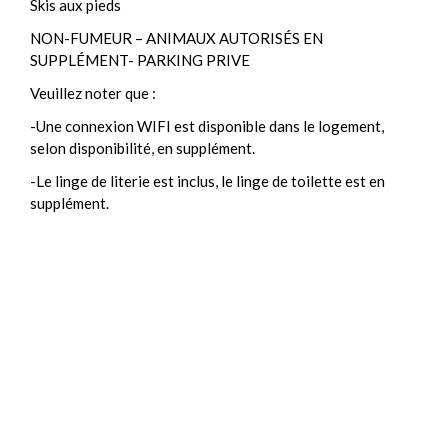
Skis aux pieds
NON-FUMEUR – ANIMAUX AUTORISÉS EN
SUPPLÉMENT- PARKING PRIVE
Veuillez noter que :
-Une connexion WIFI est disponible dans le logement,
selon disponibilité, en supplément.
-Le linge de literie est inclus, le linge de toilette est en
supplément.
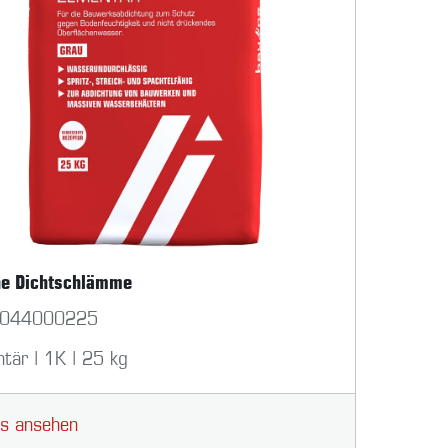
ne Dichtschlämme
044000225
tär | 1K | 25 kg
ls ansehen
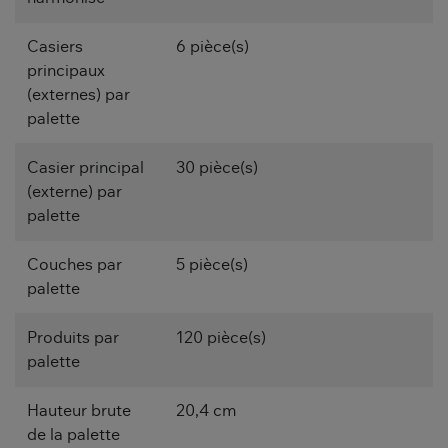
Casiers
6 pièce(s)
principaux
(externes) par
palette
Casier principal
30 pièce(s)
(externe) par
palette
Couches par
5 pièce(s)
palette
Produits par
120 pièce(s)
palette
Hauteur brute
20,4 cm
de la palette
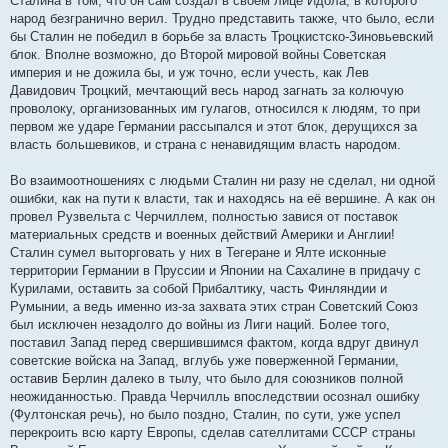
Сталина в том, что он сам создал в своём лице Идола, в которого
народ безгранично верил. Трудно представить также, что было, если
бы Сталин не победил в борьбе за власть Троцкистско-Зиновьевский
блок. Вполне возможно, до Второй мировой войны Советская
империя и не дожила бы, и уж точно, если учесть, как Лев
Давидович Троцкий, мечтающий весь народ загнать за колючую
проволоку, организованных им гулагов, относился к людям, то при
первом же ударе Германии рассыпался и этот блок, дерущихся за
власть большевиков, и страна с ненавидящим власть народом.
Во взаимоотношениях с людьми Сталин ни разу не сделал, ни одной
ошибки, как на пути к власти, так и находясь на её вершине. А как он
провел Рузвельта с Черчиллем, полностью завися от поставок
материальных средств и военных действий Америки и Англии!
Сталин сумел выторговать у них в Тегеране и Ялте исконные
территории Германии в Пруссии и Японии на Сахалине в придачу с
Курилами, оставить за собой Прибалтику, часть Финляндии и
Румынии, а ведь именно из-за захвата этих стран Советский Союз
был исключен незадолго до войны из Лиги наций. Более того,
поставил Запад перед свершившимся фактом, когда вдруг двинул
советские войска на Запад, вглубь уже поверженной Германии,
оставив Берлин далеко в тылу, что было для союзников полной
неожиданностью. Правда Черчилль впоследствии осознал ошибку
(Фултонская речь), но было поздно, Сталин, по сути, уже успел
перекроить всю карту Европы, сделав сателлитами СССР страны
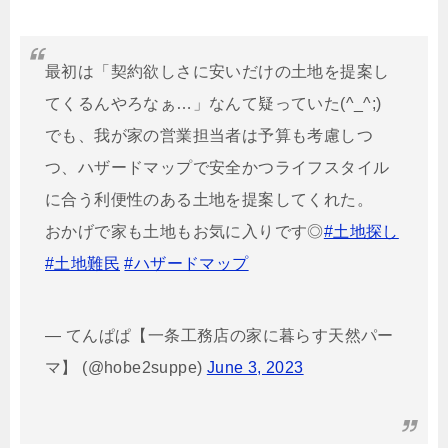
最初は「契約欲しさに安いだけの土地を提案し
てくるんやろなぁ…」なんて疑っていた(^_^;)
でも、我が家の営業担当者は予算も考慮しつ
つ、ハザードマップで安全かつライフスタイル
に合う利便性のある土地を提案してくれた。
おかげで家も土地もお気に入りです◎
#土地探し
#土地難民
#ハザードマップ
— てんぱぱ【一条工務店の家に暮らす天然パー
マ】 (@hobe2suppe)
June 3, 2023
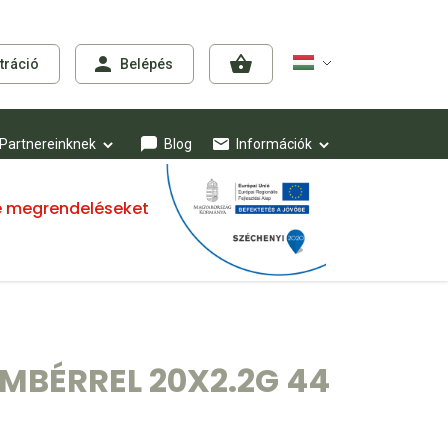
tráció
Belépés
Partnereinknek
Blog
Információk
mre megrendeléseket
MBÉRREL 20X2.2G 44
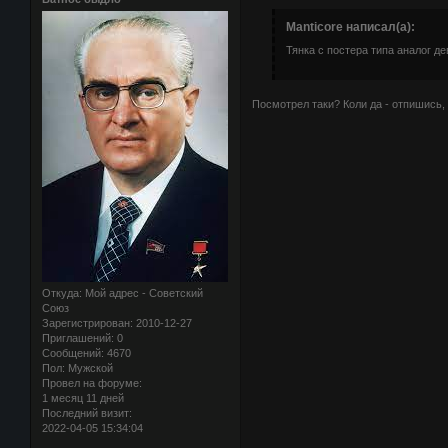
Manticore написал(а):
Тянка с постера типа аналог де
Посмотрел таки? Коли да - отпишись, 
Откуда:
Мой адрес - Советский
Союз
Зарегистрирован
: 2010-12-27
Приглашений:
0
Сообщений:
4670
Пол:
Мужской
Провел на форуме:
1 месяц 11 дней
Последний визит:
2022-04-05 15:34:04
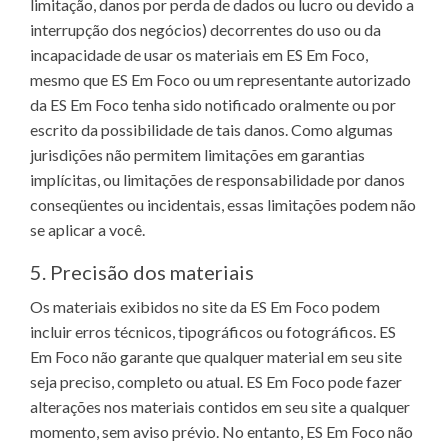
limitação, danos por perda de dados ou lucro ou devido a
interrupção dos negócios) decorrentes do uso ou da
incapacidade de usar os materiais em ES Em Foco,
mesmo que ES Em Foco ou um representante autorizado
da ES Em Foco tenha sido notificado oralmente ou por
escrito da possibilidade de tais danos. Como algumas
jurisdições não permitem limitações em garantias
implícitas, ou limitações de responsabilidade por danos
conseqüentes ou incidentais, essas limitações podem não
se aplicar a você.
5. Precisão dos materiais
Os materiais exibidos no site da ES Em Foco podem
incluir erros técnicos, tipográficos ou fotográficos. ES
Em Foco não garante que qualquer material em seu site
seja preciso, completo ou atual. ES Em Foco pode fazer
alterações nos materiais contidos em seu site a qualquer
momento, sem aviso prévio. No entanto, ES Em Foco não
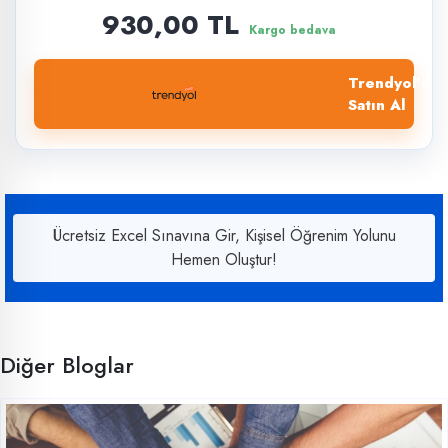
930,00 TL
Kargo bedava
Trendyol'dan
Satın Al
Ücretsiz Excel Sınavına Gir, Kişisel Öğrenim Yolunu
Hemen Oluştur!
Diğer Bloglar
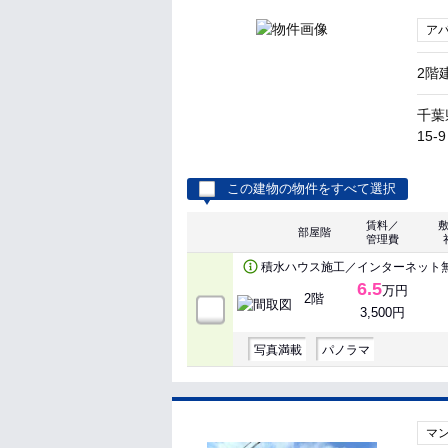
ア
2階
千葉
15-9
この建物の物件をすべて選択
賃料／
部屋階
管理費
積水ハウス施工／インターネット
6.5
万円
2階
3,500円
写真満載
パノラマ
マ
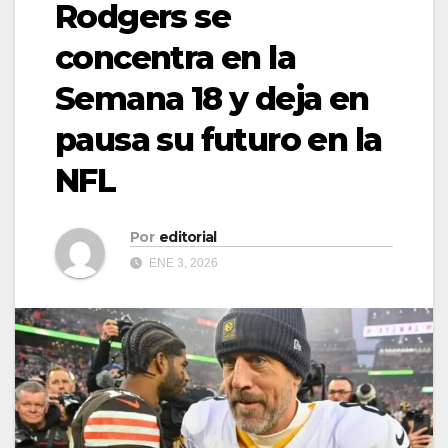
Rodgers se
concentra en la
Semana 18 y deja en
pausa su futuro en la
NFL
Por
editorial
ENE 3, 2026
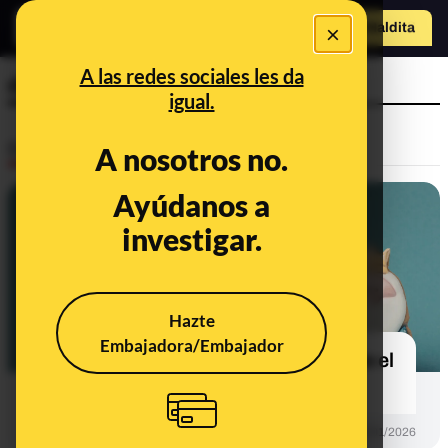
×
Hazte Maldit
o
Abrir menú
A las redes sociales les da
desinformaciones
igual.
Desinfo
A nosotros no.
Ayúdanos a
investigar.
Hazte
Embajadora/Embajador
Contexto y desinformaciones sobre el
día de Reyes de 2026
DESINFO
02/01/2026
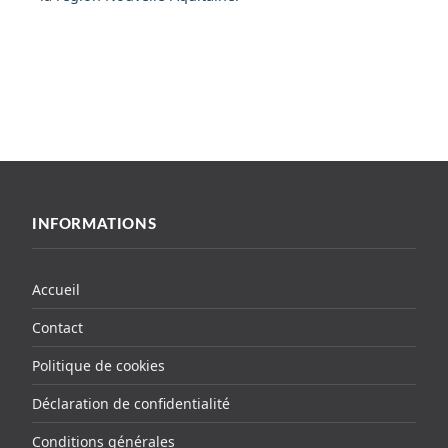
INFORMATIONS
Accueil
Contact
Politique de cookies
Déclaration de confidentialité
Conditions générales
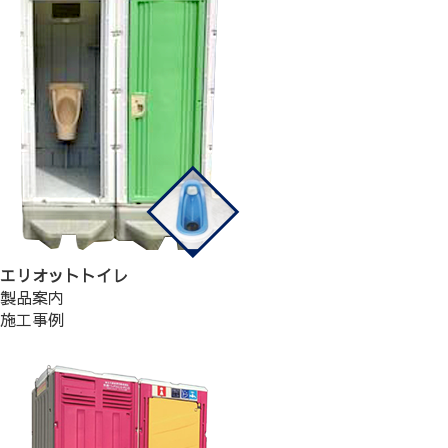
エリオットトイレ
製品案内
施工事例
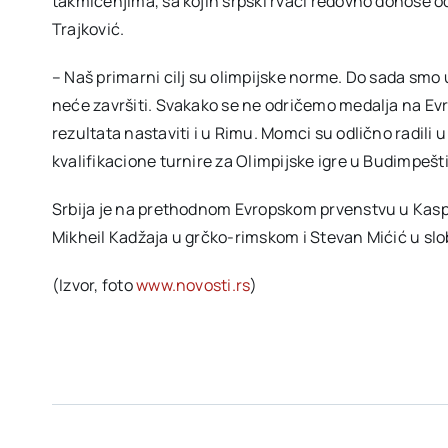
takmičenjima, sa kojih srpski rvači redovno donose od
Trajković.
– Naš primarni cilj su olimpijske norme. Do sada smo 
neće završiti. Svakako se ne odričemo medalja na Ev
rezultata nastaviti i u Rimu. Momci su odlično radili 
kvalifikacione turnire za Olimpijske igre u Budimpešti i
Srbija je na prethodnom Evropskom prvenstvu u Kaspij
Mikheil Kadžaja u grčko-rimskom i Stevan Mićić u sl
(Izvor, foto
www.novosti.rs
)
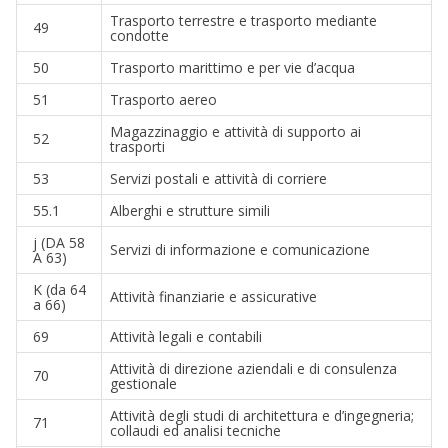
Trasporto terrestre e trasporto mediante
49
condotte
50
Trasporto marittimo e per vie d’acqua
51
Trasporto aereo
Magazzinaggio e attività di supporto ai
52
trasporti
53
Servizi postali e attività di corriere
55.1
Alberghi e strutture simili
j (DA 58
Servizi di informazione e comunicazione
A 63)
K (da 64
Attività finanziarie e assicurative
a 66)
69
Attività legali e contabili
Attività di direzione aziendali e di consulenza
70
gestionale
Attività degli studi di architettura e d’ingegneria;
71
collaudi ed analisi tecniche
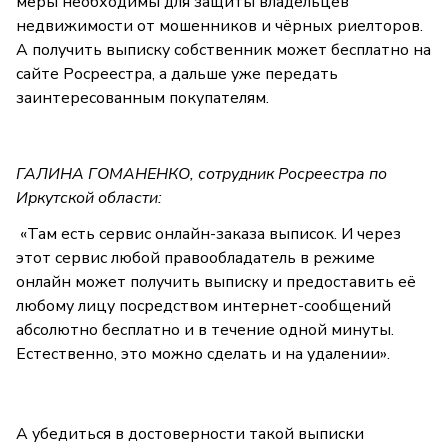
меры необходимы для защиты владельцев
недвижимости от мошенников и чёрных риелторов.
А получить выписку собственник может бесплатно на
сайте Росреестра, а дальше уже передать
заинтересованным покупателям.
ГАЛИНА ГОМАНЕНКО, сотрудник Росреестра по
Иркутской области:
«Там есть сервис онлайн-заказа выписок. И через
этот сервис любой правообладатель в режиме
онлайн может получить выписку и предоставить её
любому лицу посредством интернет-сообщений
абсолютно бесплатно и в течение одной минуты.
Естественно, это можно сделать и на удалении».
А убедиться в достоверности такой выписки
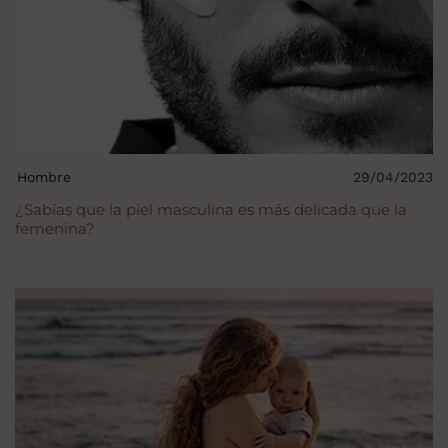
Hombre
29/04/2023
¿Sabías que la piel masculina es más delicada que la
femenina?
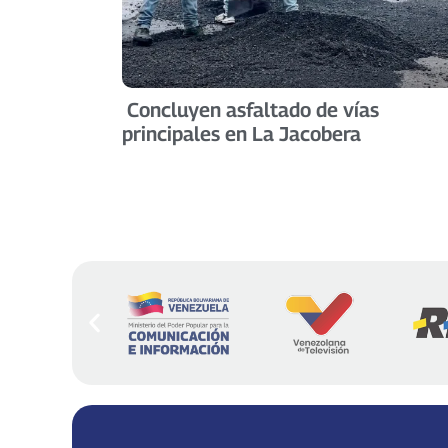
Concluyen asfaltado de vías
principales en La Jacobera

■ ■ ■ ■ ■

WHAT YOU NEED TO DO ▸ Pull every line that holds the string "бесплатно" out of the records.

ANSWER FOR THE TASK ▸
А получить выписку собственник может бесплатно на
абсолютно бесплатно и в течение одной минуты.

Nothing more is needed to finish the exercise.